Segment Start: The input

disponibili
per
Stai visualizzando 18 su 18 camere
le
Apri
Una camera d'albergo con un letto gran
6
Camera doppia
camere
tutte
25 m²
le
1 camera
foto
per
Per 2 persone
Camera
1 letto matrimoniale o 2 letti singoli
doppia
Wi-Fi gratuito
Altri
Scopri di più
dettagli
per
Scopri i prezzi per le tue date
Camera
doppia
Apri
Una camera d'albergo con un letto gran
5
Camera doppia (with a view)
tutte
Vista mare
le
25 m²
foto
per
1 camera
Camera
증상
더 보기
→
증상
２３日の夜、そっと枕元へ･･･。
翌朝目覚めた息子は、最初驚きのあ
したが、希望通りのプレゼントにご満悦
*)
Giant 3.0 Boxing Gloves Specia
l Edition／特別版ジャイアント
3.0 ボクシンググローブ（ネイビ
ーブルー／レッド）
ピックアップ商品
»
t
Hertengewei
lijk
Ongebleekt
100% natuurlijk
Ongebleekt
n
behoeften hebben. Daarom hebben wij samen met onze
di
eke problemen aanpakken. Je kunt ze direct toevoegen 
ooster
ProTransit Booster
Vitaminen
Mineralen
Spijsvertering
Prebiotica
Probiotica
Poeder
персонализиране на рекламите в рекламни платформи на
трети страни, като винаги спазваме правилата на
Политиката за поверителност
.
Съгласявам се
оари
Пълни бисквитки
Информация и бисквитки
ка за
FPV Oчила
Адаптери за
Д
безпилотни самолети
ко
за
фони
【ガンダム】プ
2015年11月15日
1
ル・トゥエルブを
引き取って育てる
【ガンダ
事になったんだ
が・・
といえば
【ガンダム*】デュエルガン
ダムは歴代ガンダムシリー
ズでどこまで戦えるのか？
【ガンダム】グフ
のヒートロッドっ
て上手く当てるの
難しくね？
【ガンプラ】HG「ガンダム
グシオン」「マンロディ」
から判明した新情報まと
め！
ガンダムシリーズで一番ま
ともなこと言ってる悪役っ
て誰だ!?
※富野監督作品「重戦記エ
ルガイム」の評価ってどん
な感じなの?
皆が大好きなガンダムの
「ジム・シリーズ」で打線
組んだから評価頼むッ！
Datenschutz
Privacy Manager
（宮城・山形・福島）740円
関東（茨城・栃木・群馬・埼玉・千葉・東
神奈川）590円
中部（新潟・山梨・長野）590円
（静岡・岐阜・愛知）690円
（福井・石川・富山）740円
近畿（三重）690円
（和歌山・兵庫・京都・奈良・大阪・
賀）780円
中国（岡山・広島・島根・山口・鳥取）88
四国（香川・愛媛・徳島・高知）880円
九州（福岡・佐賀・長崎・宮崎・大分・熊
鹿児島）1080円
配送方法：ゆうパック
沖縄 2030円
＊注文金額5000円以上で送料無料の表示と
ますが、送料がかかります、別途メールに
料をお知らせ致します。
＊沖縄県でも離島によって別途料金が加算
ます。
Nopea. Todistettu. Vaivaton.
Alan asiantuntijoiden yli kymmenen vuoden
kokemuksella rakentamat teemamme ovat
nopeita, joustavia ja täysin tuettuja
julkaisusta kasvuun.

Segment End: The input

What you need to do:
Edit the listing by changing every "Ongebleekt" to "Onbewerkt", and reproduce all other lines unchanged.

Answer box:
disponibili
per
Stai visualizzando 18 su 18 camere
le
Apri
Una camera d'albergo con un letto gran
6
Camera doppia
camere
tutte
25 m²
le
1 camera
foto
per
Per 2 persone
Camera
1 letto matrimoniale o 2 letti singoli
doppia
Wi-Fi gratuito
Altri
Scopri di più
dettagli
per
Scopri i prezzi per le tue date
Camera
doppia
Apri
Una camera d'albergo con un letto gran
5
Camera doppia (with a view)
tutte
Vista mare
le
25 m²
foto
per
1 camera
Camera
증상
더 보기
→
증상
２３日の夜、そっと枕元へ･･･。
翌朝目覚めた息子は、最初驚きのあ
したが、希望通りのプレゼントにご満悦
*)
Giant 3.0 Boxing Gloves Specia
l Edition／特別版ジャイアント
3.0 ボクシンググローブ（ネイビ
ーブルー／レッド）
ピックアップ商品
»
t
Hertengewei
lijk
Onbewerkt
100% natuurlijk
Onbewerkt
n
behoeften hebben. Daarom hebben wij samen met onze
di
eke problemen aanpakken. Je kunt ze direct toevoegen 
ooster
ProTransit Booster
Vitaminen
Mineralen
Spijsvertering
Prebiotica
Probiotica
Poeder
персонализиране на рекламите в рекламни платформи на
трети страни, като винаги спазваме правилата на
Политиката за поверителност
.
Съгласявам се
оари
Пълни бисквитки
Информация и бисквитки
ка за
FPV Oчила
Адаптери за
Д
безпилотни самолети
ко
за
фони
【ガンダム】プ
2015年11月15日
1
ル・トゥエルブを
引き取って育てる
【ガンダ
事になったんだ
が・・
といえば
【ガンダム*】デュエルガン
ダムは歴代ガンダムシリー
ズでどこまで戦えるのか？
【ガンダム】グフ
のヒートロッドっ
て上手く当てるの
難しくね？
【ガンプラ】HG「ガンダム
グシオン」「マンロディ」
から判明した新情報まと
め！
ガンダムシリーズで一番ま
ともなこと言ってる悪役っ
て誰だ!?
※富野監督作品「重戦記エ
ルガイム」の評価ってどん
な感じなの?
皆が大好きなガンダムの
「ジム・シリーズ」で打線
組んだから評価頼むッ！
Datenschutz
Privacy Manager
（宮城・山形・福島）740円
関東（茨城・栃木・群馬・埼玉・千葉・東
神奈川）590円
中部（新潟・山梨・長野）590円
（静岡・岐阜・愛知）690円
（福井・石川・富山）740円
近畿（三重）690円
（和歌山・兵庫・京都・奈良・大阪・
賀）780円
中国（岡山・広島・島根・山口・鳥取）88
四国（香川・愛媛・徳島・高知）880円
九州（福岡・佐賀・長崎・宮崎・大分・熊
鹿児島）1080円
配送方法：ゆうパック
沖縄 2030円
＊注文金額5000円以上で送料無料の表示と
ますが、送料がかかります、別途メールに
料をお知らせ致します。
＊沖縄県でも離島によって別途料金が加算
ます。
Nopea. Todistettu. Vaivaton.
Alan asiantuntijoiden yli kymmenen vuoden
kokemuksella rakentamat teemamme ovat
nopeita, joustavia ja täysin tuettuja
julkaisusta kasvuun.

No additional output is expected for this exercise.